Following any diet can be a challenge, but if it involves strictly monitoring our calorie intake, we’re already bored. The macro diet, on the other hand, is appealing because it’s so flexible. Long story short, you tailor your macronutrient intake (aka carbs, fat and protein) based on your goal, whether it’s to lose weight, gain muscle or maintain. Since everyone’s macro ratio is different, we’ve rounded up 26 dinner recipes that have healthy (and totally adaptable) macro ratios.
26 Dinner Recipes That Are on the Macro Diet
Roasted Tandoori Cauliflower Bowls
This vegetarian version of a traditional Indian chicken dish is made with cauliflower—but with plenty of spices and a drizzle of tahini, it’s anything but bland.
Coconut Red Curry With Chickpeas
Coconut milk lends creaminess and curry paste makes it taste like it’s been simmering for hours (but it’s ready in 30 minutes).
Baked Sesame-ginger Salmon In Parchment
What has plenty of protein, minimal prep time and almost no cleanup? This guy.
Tofu Poke Bowl
If raw fish isn’t your thing, try this vegan version of the trendy Hawaiian dish. (And psst, it’s also great for meal prep.)
Persian Spiced Pan Roasted Chicken
As if the bright, cheerful color weren’t enough, there’s also dill yogurt sauce for dipping.
Green Bowl With Chicken, Citrus And Herbs
Our advice? Serve this Mediterranean-inspired meal with a drizzle of green-goddess dressing.
Buffalo-stuffed Sweet Potatoes
You had us at “buffalo chicken” (and again at herb ranch dressing).
Healthy Slow-cooker Turkey And White Bean Chili
Is there anything cozier than a warm bowl of chili? Yes: This lightened-up version made with ground turkey.
Sheet-pan Marinated Steak Tips With Veggies
We’re suckers for a one-and-done sheet-pan dinner. Better yet, this one’s gluten-free.
Easy One-pot Lentil Kielbasa Soup
Adding broccoli rabe, carrots and lentils is a healthy and tasty way to balance out the kielbasa.
Yotam Ottolenghi's Roasted Butternut Squash With Lentils And Gorgonzola
The best part about the macro diet? You can still eat cheese.
Hemp And Walnut Crusted Salmon With Broccoli And Kimchi Cauliflower Rice
Ever had slow-cooked salmon? It’s a foolproof way to ensure your fish is the right texture every time.
15-minute Skillet Pepper Steak
It’s low in calories and needs zero special ingredients. So basically, it’s your new weeknight favorite.
Grilled Lemon-herb Chicken And Avocado Salad
Gone are the days of sad, wilted greens and lackluster dressing. We’re eating this bright, lemony, herby salad instead.
Greek Yogurt Chicken Salad Stuffed Peppers
Don’t skip the bell pepper cups. (What can we say? We’re suckers for good presentation.)
Rainbow Collard Wraps With Peanut Butter Dipping Sauce
When has a creamy, nutty dipping sauce made anything taste worse?
Simple Hoisin Glazed Salmon
The six-ingredient, salty-sweet sauce tastes so good, you’ll forget it’s also good for you.
Moroccan-spiced Eggplant And Tomato Stew
Serve this vegan dish with a little bit of rice for a heart and balanced dinner.
Clean-eating Bibimbap Bowls
If you’ve reached your quinoa limit (hey, it happens), shake things up with this vegan, gluten-free take on a traditional Korean dish.

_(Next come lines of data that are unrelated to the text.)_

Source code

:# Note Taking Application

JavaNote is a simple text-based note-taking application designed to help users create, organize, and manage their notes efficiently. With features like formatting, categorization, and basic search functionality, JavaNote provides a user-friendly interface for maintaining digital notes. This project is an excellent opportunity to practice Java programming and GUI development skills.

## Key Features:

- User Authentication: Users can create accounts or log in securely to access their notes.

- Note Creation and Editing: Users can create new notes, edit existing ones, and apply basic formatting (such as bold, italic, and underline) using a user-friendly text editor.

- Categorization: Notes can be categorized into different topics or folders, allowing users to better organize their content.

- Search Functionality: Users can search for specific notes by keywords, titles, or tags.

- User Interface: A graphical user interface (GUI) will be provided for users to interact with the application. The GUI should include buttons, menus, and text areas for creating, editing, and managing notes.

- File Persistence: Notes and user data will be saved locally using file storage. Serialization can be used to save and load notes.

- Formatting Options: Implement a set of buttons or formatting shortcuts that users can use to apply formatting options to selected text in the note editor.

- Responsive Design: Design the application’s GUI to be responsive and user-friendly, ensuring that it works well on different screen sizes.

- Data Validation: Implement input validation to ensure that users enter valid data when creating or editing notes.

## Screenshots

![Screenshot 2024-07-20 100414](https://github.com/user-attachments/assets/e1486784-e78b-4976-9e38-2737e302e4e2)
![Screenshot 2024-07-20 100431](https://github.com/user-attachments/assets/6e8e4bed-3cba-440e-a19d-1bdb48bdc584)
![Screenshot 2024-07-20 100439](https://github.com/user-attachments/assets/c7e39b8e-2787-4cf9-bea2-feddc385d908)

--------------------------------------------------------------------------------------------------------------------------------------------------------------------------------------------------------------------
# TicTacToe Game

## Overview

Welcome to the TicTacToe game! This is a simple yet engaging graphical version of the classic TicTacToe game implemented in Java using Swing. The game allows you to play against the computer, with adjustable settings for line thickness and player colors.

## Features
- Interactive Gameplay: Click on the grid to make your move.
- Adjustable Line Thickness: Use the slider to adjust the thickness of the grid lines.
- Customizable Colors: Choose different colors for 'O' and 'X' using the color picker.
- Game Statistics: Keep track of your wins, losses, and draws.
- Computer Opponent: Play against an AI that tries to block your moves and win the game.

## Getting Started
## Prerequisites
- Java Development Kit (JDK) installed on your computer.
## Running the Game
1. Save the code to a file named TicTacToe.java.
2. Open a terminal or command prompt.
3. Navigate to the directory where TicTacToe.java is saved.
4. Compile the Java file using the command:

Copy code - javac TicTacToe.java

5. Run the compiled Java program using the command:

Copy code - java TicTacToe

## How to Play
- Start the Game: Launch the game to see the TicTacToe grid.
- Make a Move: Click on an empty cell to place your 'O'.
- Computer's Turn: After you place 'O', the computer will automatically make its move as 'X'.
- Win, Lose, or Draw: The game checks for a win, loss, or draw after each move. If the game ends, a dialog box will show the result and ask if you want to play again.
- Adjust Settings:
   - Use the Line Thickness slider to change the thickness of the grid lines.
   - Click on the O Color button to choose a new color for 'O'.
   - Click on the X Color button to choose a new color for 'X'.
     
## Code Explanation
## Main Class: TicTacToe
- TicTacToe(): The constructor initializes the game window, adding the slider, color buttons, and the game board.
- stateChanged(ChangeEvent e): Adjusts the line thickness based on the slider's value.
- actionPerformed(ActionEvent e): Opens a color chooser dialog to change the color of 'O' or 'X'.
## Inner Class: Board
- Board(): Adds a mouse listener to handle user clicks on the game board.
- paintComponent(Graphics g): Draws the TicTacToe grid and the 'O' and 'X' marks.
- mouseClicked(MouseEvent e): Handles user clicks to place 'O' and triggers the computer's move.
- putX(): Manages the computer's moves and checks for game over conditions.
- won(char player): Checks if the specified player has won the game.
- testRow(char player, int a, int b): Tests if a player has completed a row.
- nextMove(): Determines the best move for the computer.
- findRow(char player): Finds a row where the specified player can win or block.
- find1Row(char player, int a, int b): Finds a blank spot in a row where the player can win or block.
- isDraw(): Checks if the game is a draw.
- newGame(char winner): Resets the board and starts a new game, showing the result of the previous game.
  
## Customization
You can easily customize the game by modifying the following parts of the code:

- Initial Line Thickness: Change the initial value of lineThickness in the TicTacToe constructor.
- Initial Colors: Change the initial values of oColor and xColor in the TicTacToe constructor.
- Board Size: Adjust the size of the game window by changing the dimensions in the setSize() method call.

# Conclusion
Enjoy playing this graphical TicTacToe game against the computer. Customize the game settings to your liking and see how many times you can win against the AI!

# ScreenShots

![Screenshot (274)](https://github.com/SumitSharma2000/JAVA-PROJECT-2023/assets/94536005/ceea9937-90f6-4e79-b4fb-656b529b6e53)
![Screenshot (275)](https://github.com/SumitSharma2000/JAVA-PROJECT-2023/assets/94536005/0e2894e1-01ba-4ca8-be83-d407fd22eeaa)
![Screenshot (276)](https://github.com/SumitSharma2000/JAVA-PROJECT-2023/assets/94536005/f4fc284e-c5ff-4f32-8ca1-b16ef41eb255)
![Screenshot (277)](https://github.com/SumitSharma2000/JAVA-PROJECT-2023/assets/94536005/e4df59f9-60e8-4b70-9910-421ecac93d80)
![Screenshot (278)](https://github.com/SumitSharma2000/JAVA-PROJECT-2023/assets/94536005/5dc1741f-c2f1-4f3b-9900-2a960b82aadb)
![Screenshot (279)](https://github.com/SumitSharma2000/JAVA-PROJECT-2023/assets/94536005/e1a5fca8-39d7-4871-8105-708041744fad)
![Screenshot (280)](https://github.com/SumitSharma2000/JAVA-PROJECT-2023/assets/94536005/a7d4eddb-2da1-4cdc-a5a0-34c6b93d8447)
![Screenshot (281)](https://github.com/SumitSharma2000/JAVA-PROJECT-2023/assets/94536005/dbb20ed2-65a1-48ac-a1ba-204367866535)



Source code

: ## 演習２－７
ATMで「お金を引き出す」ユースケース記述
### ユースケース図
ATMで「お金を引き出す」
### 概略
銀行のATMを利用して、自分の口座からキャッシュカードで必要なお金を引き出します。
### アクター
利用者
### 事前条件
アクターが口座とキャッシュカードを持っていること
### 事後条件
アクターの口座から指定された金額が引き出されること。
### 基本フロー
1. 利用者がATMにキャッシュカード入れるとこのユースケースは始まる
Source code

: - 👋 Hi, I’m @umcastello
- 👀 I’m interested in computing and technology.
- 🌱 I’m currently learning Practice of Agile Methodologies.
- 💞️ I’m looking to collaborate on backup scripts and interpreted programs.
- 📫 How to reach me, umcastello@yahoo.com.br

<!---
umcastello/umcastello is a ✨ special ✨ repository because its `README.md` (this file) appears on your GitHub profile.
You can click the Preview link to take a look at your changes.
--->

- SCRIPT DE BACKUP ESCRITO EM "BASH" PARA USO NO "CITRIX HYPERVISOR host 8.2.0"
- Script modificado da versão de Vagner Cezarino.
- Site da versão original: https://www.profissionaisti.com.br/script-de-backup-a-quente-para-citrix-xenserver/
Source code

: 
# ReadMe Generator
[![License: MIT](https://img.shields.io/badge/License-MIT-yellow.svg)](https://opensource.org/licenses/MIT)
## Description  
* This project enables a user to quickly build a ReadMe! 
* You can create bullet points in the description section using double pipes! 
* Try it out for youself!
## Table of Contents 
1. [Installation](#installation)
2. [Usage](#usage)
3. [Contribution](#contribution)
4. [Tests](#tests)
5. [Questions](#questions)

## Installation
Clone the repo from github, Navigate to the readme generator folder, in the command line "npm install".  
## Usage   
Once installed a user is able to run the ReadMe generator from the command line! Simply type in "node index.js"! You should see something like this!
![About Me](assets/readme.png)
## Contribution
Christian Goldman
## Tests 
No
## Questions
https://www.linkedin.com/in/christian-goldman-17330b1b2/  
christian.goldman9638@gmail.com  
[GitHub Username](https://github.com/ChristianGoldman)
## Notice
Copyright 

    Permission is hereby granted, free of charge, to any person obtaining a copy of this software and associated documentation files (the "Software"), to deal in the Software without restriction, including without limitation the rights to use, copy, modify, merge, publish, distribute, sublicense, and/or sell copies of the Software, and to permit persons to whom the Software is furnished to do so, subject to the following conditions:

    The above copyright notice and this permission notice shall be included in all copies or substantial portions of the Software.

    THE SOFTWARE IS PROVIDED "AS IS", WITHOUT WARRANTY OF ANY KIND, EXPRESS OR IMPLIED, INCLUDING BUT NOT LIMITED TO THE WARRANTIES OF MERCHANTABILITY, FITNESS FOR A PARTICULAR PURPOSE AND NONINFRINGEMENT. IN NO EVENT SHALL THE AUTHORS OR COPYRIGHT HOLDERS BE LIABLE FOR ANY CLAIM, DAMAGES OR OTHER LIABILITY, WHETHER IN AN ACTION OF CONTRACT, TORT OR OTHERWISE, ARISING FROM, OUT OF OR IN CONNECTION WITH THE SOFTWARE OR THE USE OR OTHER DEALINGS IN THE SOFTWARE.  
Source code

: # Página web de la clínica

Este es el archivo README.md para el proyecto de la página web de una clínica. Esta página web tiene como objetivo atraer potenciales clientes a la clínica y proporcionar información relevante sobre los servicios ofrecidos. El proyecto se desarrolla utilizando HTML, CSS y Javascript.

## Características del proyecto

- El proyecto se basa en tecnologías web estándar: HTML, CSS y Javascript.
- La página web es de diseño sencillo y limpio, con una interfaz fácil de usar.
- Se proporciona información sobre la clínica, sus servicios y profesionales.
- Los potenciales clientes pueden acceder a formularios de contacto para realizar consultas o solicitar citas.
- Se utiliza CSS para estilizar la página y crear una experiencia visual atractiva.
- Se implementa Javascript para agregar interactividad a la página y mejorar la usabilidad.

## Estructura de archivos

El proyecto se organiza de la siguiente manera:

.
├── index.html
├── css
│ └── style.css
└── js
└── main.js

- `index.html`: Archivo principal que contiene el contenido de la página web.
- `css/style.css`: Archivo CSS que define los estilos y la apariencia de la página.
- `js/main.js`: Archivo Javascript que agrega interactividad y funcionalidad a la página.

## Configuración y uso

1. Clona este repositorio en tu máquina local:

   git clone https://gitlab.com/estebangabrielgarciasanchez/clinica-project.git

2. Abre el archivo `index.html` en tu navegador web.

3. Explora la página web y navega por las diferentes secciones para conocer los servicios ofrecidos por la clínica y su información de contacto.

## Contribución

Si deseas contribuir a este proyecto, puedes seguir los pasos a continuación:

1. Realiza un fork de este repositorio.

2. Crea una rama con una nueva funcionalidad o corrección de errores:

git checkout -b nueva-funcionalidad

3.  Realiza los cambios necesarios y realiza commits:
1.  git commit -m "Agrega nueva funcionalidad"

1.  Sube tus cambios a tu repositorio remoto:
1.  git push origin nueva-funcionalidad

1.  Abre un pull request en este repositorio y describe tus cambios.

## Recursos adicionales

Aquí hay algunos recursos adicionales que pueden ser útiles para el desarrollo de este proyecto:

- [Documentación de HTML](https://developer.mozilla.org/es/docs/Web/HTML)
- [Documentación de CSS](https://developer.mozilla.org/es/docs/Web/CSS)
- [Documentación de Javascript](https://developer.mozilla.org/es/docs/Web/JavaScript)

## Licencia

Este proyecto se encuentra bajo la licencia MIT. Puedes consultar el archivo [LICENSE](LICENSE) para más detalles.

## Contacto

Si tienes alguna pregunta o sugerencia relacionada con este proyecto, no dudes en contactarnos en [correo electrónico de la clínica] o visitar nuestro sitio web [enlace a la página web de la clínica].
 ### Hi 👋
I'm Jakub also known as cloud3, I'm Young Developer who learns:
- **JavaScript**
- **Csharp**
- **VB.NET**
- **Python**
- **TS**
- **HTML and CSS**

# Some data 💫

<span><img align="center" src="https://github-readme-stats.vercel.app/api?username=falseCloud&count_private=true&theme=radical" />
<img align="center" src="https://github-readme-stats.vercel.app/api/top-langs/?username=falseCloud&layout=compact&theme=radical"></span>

Wild Alaska Salmon And Smashed Cucumber Grain Bowls
Sure, you could slice your cucumbers…but smashing them adds a level of texture that can’t be beat.
Pistachio-crusted Pork Tenderloin With Apple And Escarole Salad
This isn’t your mother’s dry, sad pork tenderloin. (Sorry, Mom.)
Sheet-pan Harissa Chicken With Chickpeas And Sweet Potatoes
A spicy and healthy chicken dinner that’s surprisingly easy to cook and even easier to eat.
15-minute Mediterranean Couscous With Tuna And Pepperoncini
Proof that flavorful and healthy can go hand in hand (and don’t have to take hours to make, either).